10 Facts About Life Expectancy in Kenya

  1. High poverty rates: More than 50 percent of people live below the poverty line. In addition, in Kenya, 40 percent of people live on less than two dollars a day.
  2. High child mortality rates: The under 5 mortality rate in Kenya lands at 85 deaths per 1,000 births. This number is dramatically higher than the global average of 40. This is a huge issue, as the World Bank claims the number one way to increase life expectancy is to reduce child mortality.
  3. Number of physicians: There is one doctor for every 10,000 people in Kenya. In addition, the country’s health care system has historically been dysfunctional. This manifested into a 100-day strike in 2017 by doctors over poor working conditions and pay. It was followed, late that year, by a nurse’s strike for similar reasons. This has led to overloaded and under-resourced facilities, which dis-incentivizes people to go into the field.
  4. Lack of admittance to public hospitals: Because of the disorganization in the public health system, almost no patients get admitted into Kenya’s public health facilities. This creates an especially tremendous impact on the maternal mortality rate, as women do not have access to proper birthing spaces. This is one unfortunate truth in the 10 facts about life expectancy in Kenya.
  5. Lack of medical student retention: The presence of a broken health care system establishes a negative image of the medical field in Kenya. Therefore, 40 percent of Kenyans who graduate with medical degrees choose to find work elsewhere. This furthers the national shortage, preventing millions of people from having access to medical needs.
  6. Lack of access to clean water: While millions of people in first world countries do not stop to think about how much water they use on a daily basis, around 60 percent of Kenyans do not have access to clean water. Thus, there is an extremely high nationwide risk of contracted water-borne diseases such as malaria, cholera and typhoid fever.
  7. No universal health care system: Kenya’s government does not offer a universal health care system, so millions of people are uninsured. On account of this, many avoid clinical care–which is oftentimes necessary. Under this system, small treatable issues tend to develop into potentially fatal diseases.
  8. Poorly kept health facilities: Since the government lacks adequate funding to keep the hospitals clean and sanitary, many fall into disrepair. Additionally, the lack of resources creates a shortage of medical equipment and a poorly operated management system.
  9. Kenya Quality Model for Health: In 2018, Germany’s Federal Ministry for Economic Cooperation and Development partnered with the group Amref Health Africa to create a set of national health standards called the Kenya Quality Model for Health.
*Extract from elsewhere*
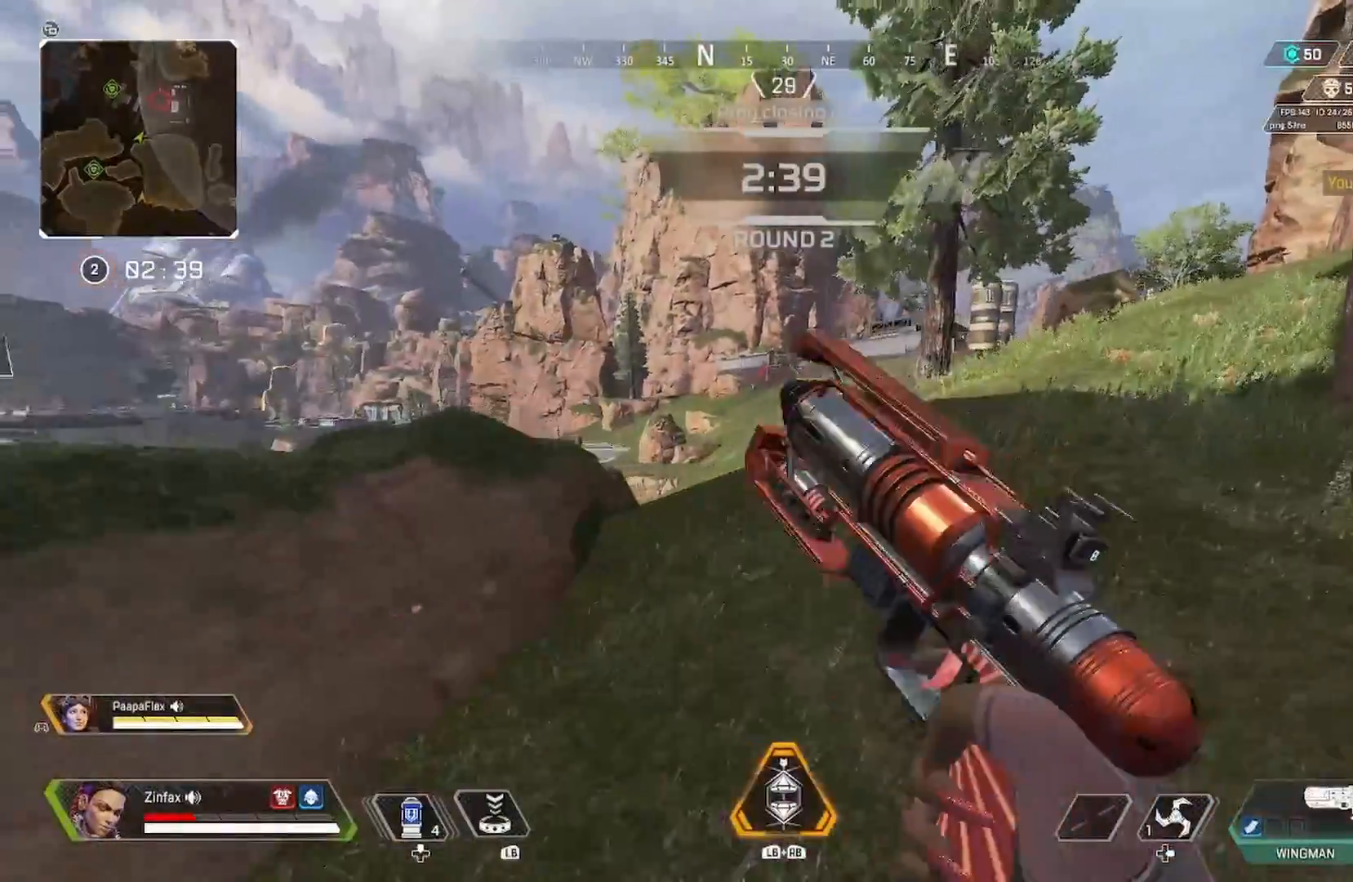
{"buttons": ["L2"], "left_stick": "down-right", "right_stick": "up", "events": [[17, "left_stick", "up-left"], [283, "left_stick", "center"], [367, "left_stick", "down-right"], [500, "right_stick", "up"]]}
Currently, workers are being trained in KQMH nationwide in over 47 facilities, while they receive monthly visits from Amref trainers. This program will hopefully improve the quality of care in Kenya and in turn life expectancy.
  10. Expansive treatment measures are being implemented: The lack of health care access mainly centers around rural western Kenya, where transportation is frequently an issue. In 2018, the Academic Model Providing Access to Healthcare (AMPATH) joined with the Abbott Fund to help solve this problem. The partnership has trained more than 1,000 workers to deliver doses of insulin to people with diabetes mainly in western Kenya. They have also invested $5 million to screen people for diabetes and provide them with the proper medical instruments. This unique approach to health care will hopefully expand to other treatments, decreasing the number of people who do not receive care.